Castaway Mountain

  • By Saumya Roy
  • Astra House
  • 300 pp.

This powerful real-life tale from India reads like fiction.

Castaway Mountain

As you read the first chapter of Castaway Mountain: Love and Loss Among the Wastepickers of Mumbai, you may think you’re reading a novel with an improbable premise. But this is a true account of people in India who literally live on, and make their living from, other people’s garbage.

Their shelters (they are by our standards far from houses) are made of scraps culled from the trash, built on barely reclaimed marshland filled in with trash and located on the edges of dumping grounds for trash piled as high as a mountain. The people who live here survive by picking through the trash to find items they can sell or eat. Plastic bottles, discarded medical-supply bags, and scrap metal and wire are especially valuable because they can be sold to trash traders.

Castaway Mountain refers as much to the mountain of refuse as to the people who call it home. The trash pickers of Deonar township, on the outskirts of Mumbai, rarely interact with the larger population of the city whose detritus is dumped here. They lack political influence in the municipal government. Mumbai and Deonar are “in different worlds,” according to author Saumya Roy.

Roy first met one of Deonar’s pickers when she was managing the small, low-interest loans her foundation gave to the city’s poorest businesses. In researching the work of a prospective client, Roy went to see Deonar firsthand, beginning an eight-year relationship with the pickers. She tells the story of Deonar through the life of a young girl, Farzana, as she grows to womanhood.

Farzana is the sixth of nine children, the brightest and most industrious, the one with perhaps the best chance of escaping the mountain but also the one who most loves it. The lure of the mountain’s “treasures,” coupled with her apathy for school, constrain what limited options she has. Stubbornness, ingenuity, and strength of spirit sustain her through what would be a harrowing life by any standard. Yet her desire to remain on the mountain never diminishes.

Roy interweaves accounts of the legal battles to eliminate the dumping site with personal stories of Farzana and her family and friends. As lawsuits wind their way through the frustratingly slow Indian court system, hampered by an at best desultory — and at worst blatantly — corrupt bureaucracy of local and regional officials, Farzana and her family worry how they will live if dumping is curtailed. The end of the mountain would mean the end of a way of life for the pickers.

The area first became a trash site in colonial times when then Bombay’s refuse was delivered to the area by special train. In the 1960s, the government began offering homesites to its poorest residents on the marshy fringes of the city near the dumping ground to make way for new construction in the city center.

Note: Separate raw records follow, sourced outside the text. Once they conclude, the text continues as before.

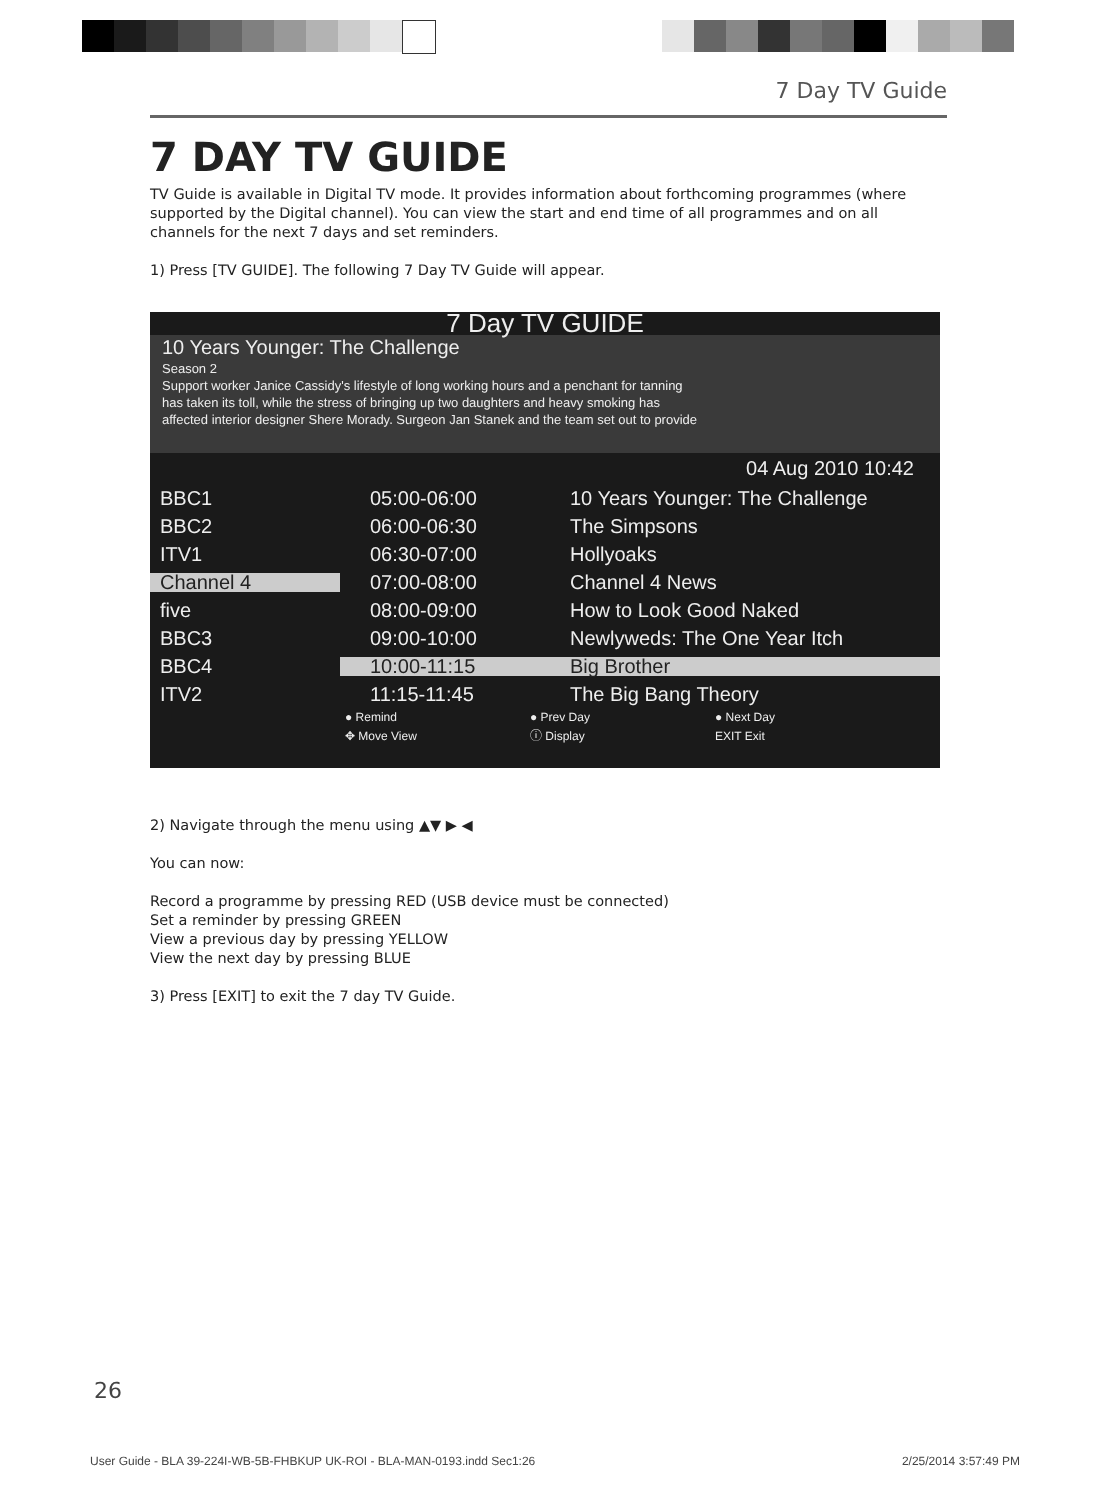7 Day TV Guide
7 DAY TV GUIDE
TV Guide is available in Digital TV mode. It provides information about forthcoming programmes (where supported by the Digital channel). You can view the start and end time of all programmes and on all channels for the next 7 days and set reminders.
1) Press [TV GUIDE]. The following 7 Day TV Guide will appear.
7 Day TV GUIDE
10 Years Younger: The Challenge
Season 2
Support worker Janice Cassidy's lifestyle of long working hours and a penchant for tanning
has taken its toll, while the stress of bringing up two daughters and heavy smoking has
affected interior designer Shere Morady. Surgeon Jan Stanek and the team set out to provide
04 Aug 2010 10:42
BBC1 05:00-06:00 10 Years Younger: The Challenge
BBC2 06:00-06:30 The Simpsons
ITV1 06:30-07:00 Hollyoaks
Channel 4 07:00-08:00 Channel 4 News
five 08:00-09:00 How to Look Good Naked
BBC3 09:00-10:00 Newlyweds: The One Year Itch
BBC4 10:00-11:15 Big Brother
ITV2 11:15-11:45 The Big Bang Theory
● Remind ● Prev Day ● Next Day ✥ Move View ⓘ Display EXIT Exit
2) Navigate through the menu using ▲▼ ▶ ◀
You can now:
Record a programme by pressing RED (USB device must be connected)
Set a reminder by pressing GREEN
View a previous day by pressing YELLOW
View the next day by pressing BLUE
3) Press [EXIT] to exit the 7 day TV Guide.
26
User Guide - BLA 39-224I-WB-5B-FHBKUP UK-ROI - BLA-MAN-0193.indd Sec1:26 2/25/2014 3:57:49 PM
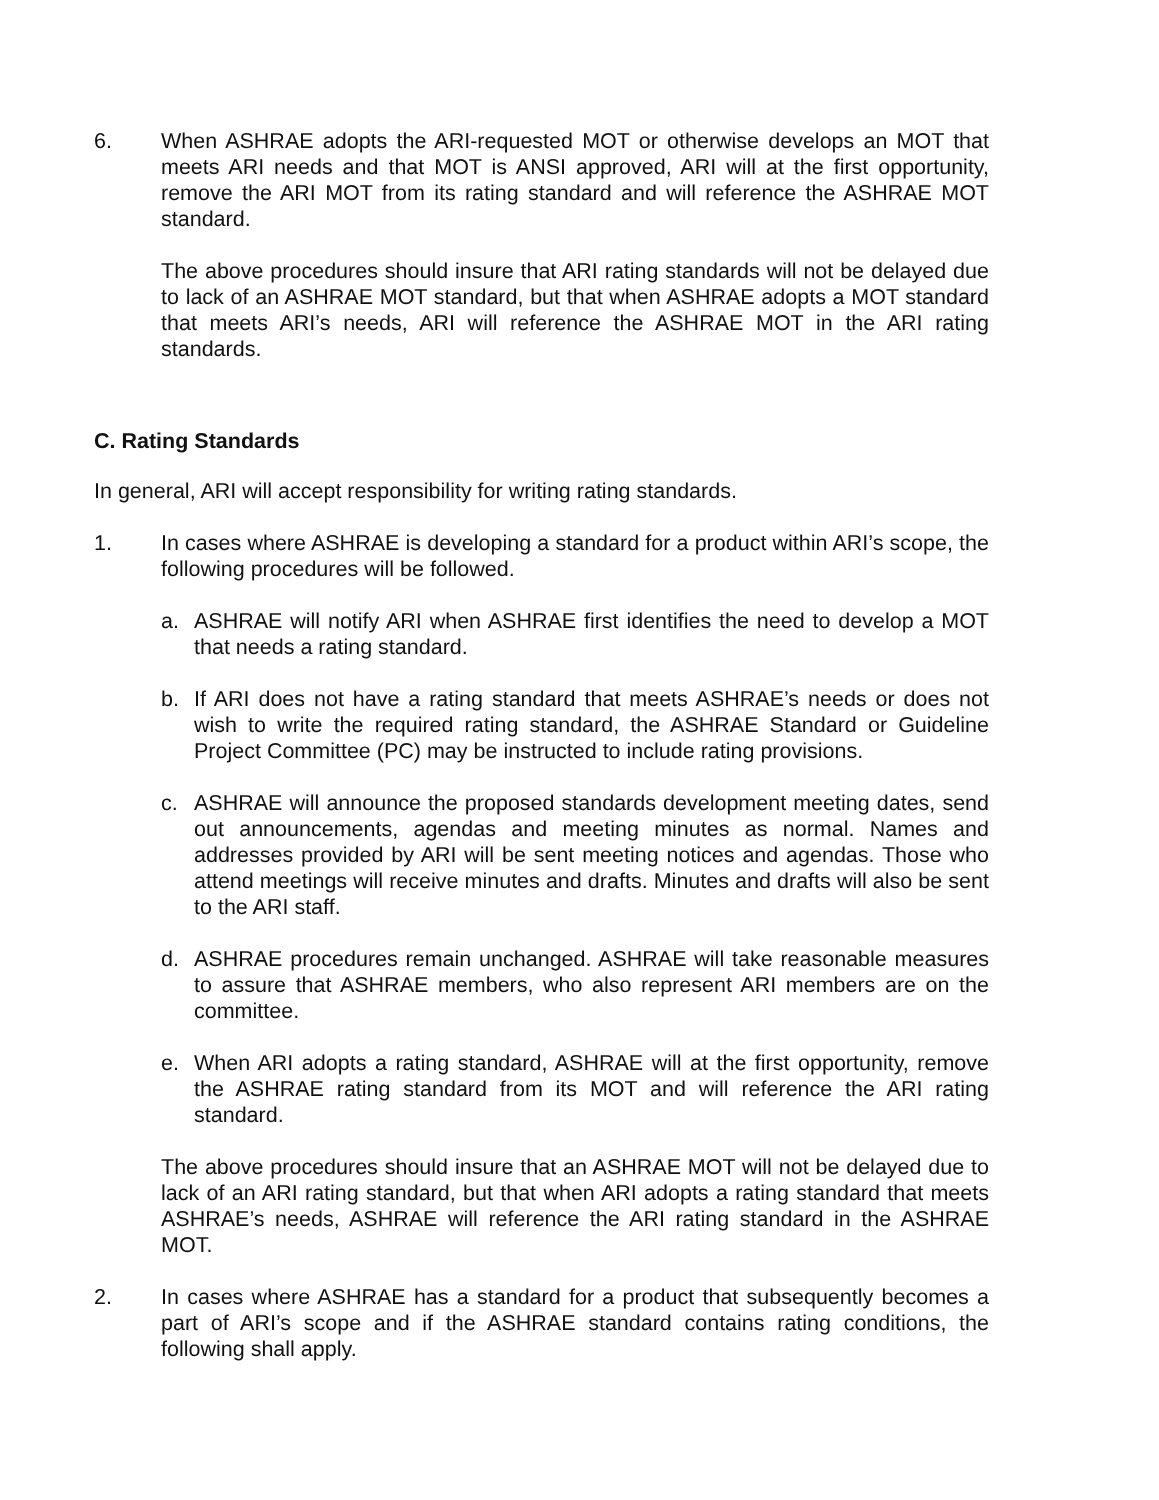6. When ASHRAE adopts the ARI-requested MOT or otherwise develops an MOT that meets ARI needs and that MOT is ANSI approved, ARI will at the first opportunity, remove the ARI MOT from its rating standard and will reference the ASHRAE MOT standard.
The above procedures should insure that ARI rating standards will not be delayed due to lack of an ASHRAE MOT standard, but that when ASHRAE adopts a MOT standard that meets ARI’s needs, ARI will reference the ASHRAE MOT in the ARI rating standards.
C. Rating Standards
In general, ARI will accept responsibility for writing rating standards.
1. In cases where ASHRAE is developing a standard for a product within ARI’s scope, the following procedures will be followed.
a. ASHRAE will notify ARI when ASHRAE first identifies the need to develop a MOT that needs a rating standard.
b. If ARI does not have a rating standard that meets ASHRAE’s needs or does not wish to write the required rating standard, the ASHRAE Standard or Guideline Project Committee (PC) may be instructed to include rating provisions.
c. ASHRAE will announce the proposed standards development meeting dates, send out announcements, agendas and meeting minutes as normal. Names and addresses provided by ARI will be sent meeting notices and agendas. Those who attend meetings will receive minutes and drafts. Minutes and drafts will also be sent to the ARI staff.
d. ASHRAE procedures remain unchanged. ASHRAE will take reasonable measures to assure that ASHRAE members, who also represent ARI members are on the committee.
e. When ARI adopts a rating standard, ASHRAE will at the first opportunity, remove the ASHRAE rating standard from its MOT and will reference the ARI rating standard.
The above procedures should insure that an ASHRAE MOT will not be delayed due to lack of an ARI rating standard, but that when ARI adopts a rating standard that meets ASHRAE’s needs, ASHRAE will reference the ARI rating standard in the ASHRAE MOT.
2. In cases where ASHRAE has a standard for a product that subsequently becomes a part of ARI’s scope and if the ASHRAE standard contains rating conditions, the following shall apply.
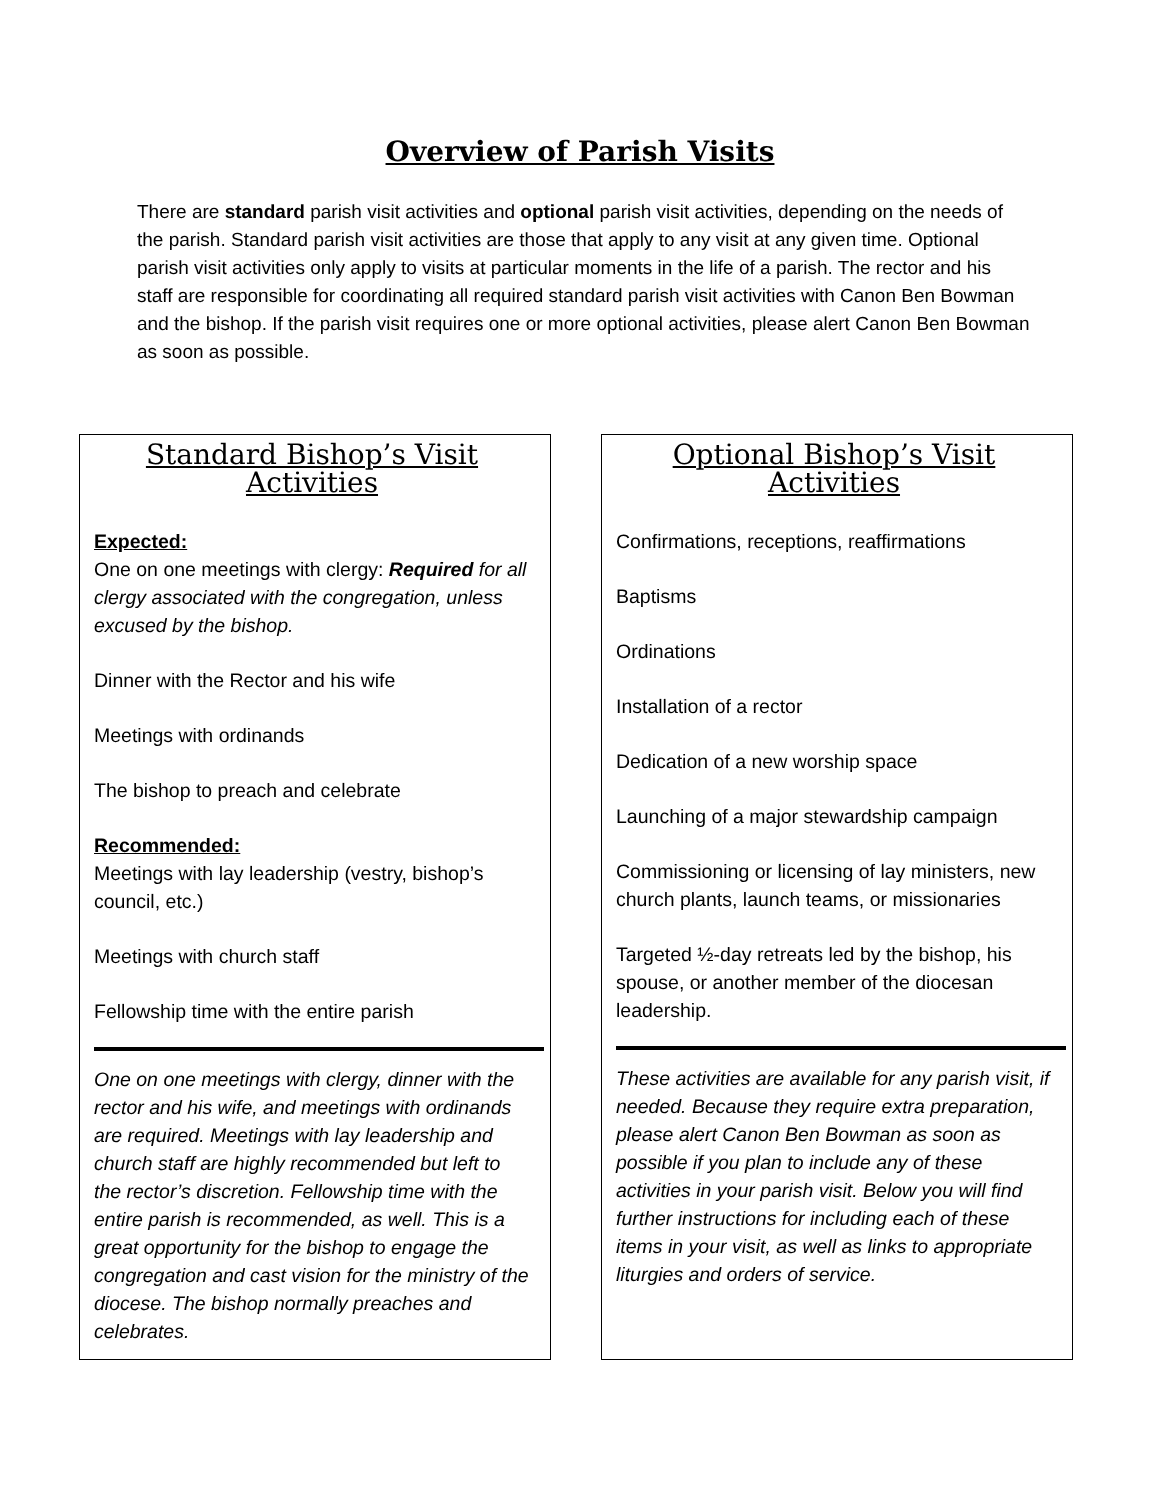Overview of Parish Visits
There are standard parish visit activities and optional parish visit activities, depending on the needs of the parish. Standard parish visit activities are those that apply to any visit at any given time. Optional parish visit activities only apply to visits at particular moments in the life of a parish. The rector and his staff are responsible for coordinating all required standard parish visit activities with Canon Ben Bowman and the bishop. If the parish visit requires one or more optional activities, please alert Canon Ben Bowman as soon as possible.
Standard Bishop’s Visit Activities
Expected:
One on one meetings with clergy: Required for all clergy associated with the congregation, unless excused by the bishop.
Dinner with the Rector and his wife
Meetings with ordinands
The bishop to preach and celebrate
Recommended:
Meetings with lay leadership (vestry, bishop’s council, etc.)
Meetings with church staff
Fellowship time with the entire parish
One on one meetings with clergy, dinner with the rector and his wife, and meetings with ordinands are required. Meetings with lay leadership and church staff are highly recommended but left to the rector’s discretion. Fellowship time with the entire parish is recommended, as well. This is a great opportunity for the bishop to engage the congregation and cast vision for the ministry of the diocese. The bishop normally preaches and celebrates.
Optional Bishop’s Visit Activities
Confirmations, receptions, reaffirmations
Baptisms
Ordinations
Installation of a rector
Dedication of a new worship space
Launching of a major stewardship campaign
Commissioning or licensing of lay ministers, new church plants, launch teams, or missionaries
Targeted ½-day retreats led by the bishop, his spouse, or another member of the diocesan leadership.
These activities are available for any parish visit, if needed. Because they require extra preparation, please alert Canon Ben Bowman as soon as possible if you plan to include any of these activities in your parish visit. Below you will find further instructions for including each of these items in your visit, as well as links to appropriate liturgies and orders of service.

Now a constant stream of dump trucks delivers loads to Deonar throughout the day. Pickers learn the origins of the trucks and follow those from the richest neighborhoods so they can be first to scour the haul for the most valuable spoils. This often involves well-timed moves on the slippery and shifting heaps to avoid being run over by the trucks or the bulldozers that plow the piles of trash.

The trash mountain, as high as 120 feet in places, is dangerous. Pickers are routinely cut (and often infected) by broken glass, metal fragments, and rusty nails. Spontaneous fires erupt from the compression and decay of the garbage, fouling the air and corroding pickers’ lungs. Avalanches are not uncommon. Police enforcement of barriers erected to keep the pickers out is lax and readily overlooked for a bribe.

The mountain is its own ecosystem. It has its own black market and its own extrajudicial system. Babies are born, children grow to adulthood, marriages are made and broken, and the aged decline and die as the pile grows and grows. Life goes on, sometimes happy, sometimes sad, always precarious. Some of the pickers do better than others, resulting in a social hierarchy on the mountain, but all nonetheless share an unbreakable sense of community and help each other during the roughest times — floods and fires, illnesses and accidents.

The endemic insecurity of the pickers’ lives makes for a compelling story that looks at a global issue from a fresh perspective. In her introduction, Roy states, “I came to see these mountains as an outpouring of our modern lives — of the endless chase for our desires to fulfill us.” The book, more a philosophical examination than a political manifesto, is presented in the author’s straightforward, unemotional prose, unburdened by moral judgments or policy agendas.

The narrative is interrupted periodically by quotations in Marathi, an Indo-Aryan language and one of the official languages in Western India. It is spoken by about seven percent of the population, according to the CIA’s World Factbook. The quotes, possibly of interest to native speakers, can be intrusive to those of us who (and I’m assuming that’s a majority of us) are not.

There are other castaway mountains with similar denizens in Delhi (its trash mountain is reportedly as tall as the Taj Mahal), Sri Lanka, Ethiopia, China, and many other places around the world. Cannily, a client of Roy’s, when asked how she would grow her trash-picking business enough to repay a loan, responded, “Will there ever be less trash?”

[Editor's note: This review originally ran in 2021.]

C.B. Santore is a freelance writer and editor in East Hampton, CT.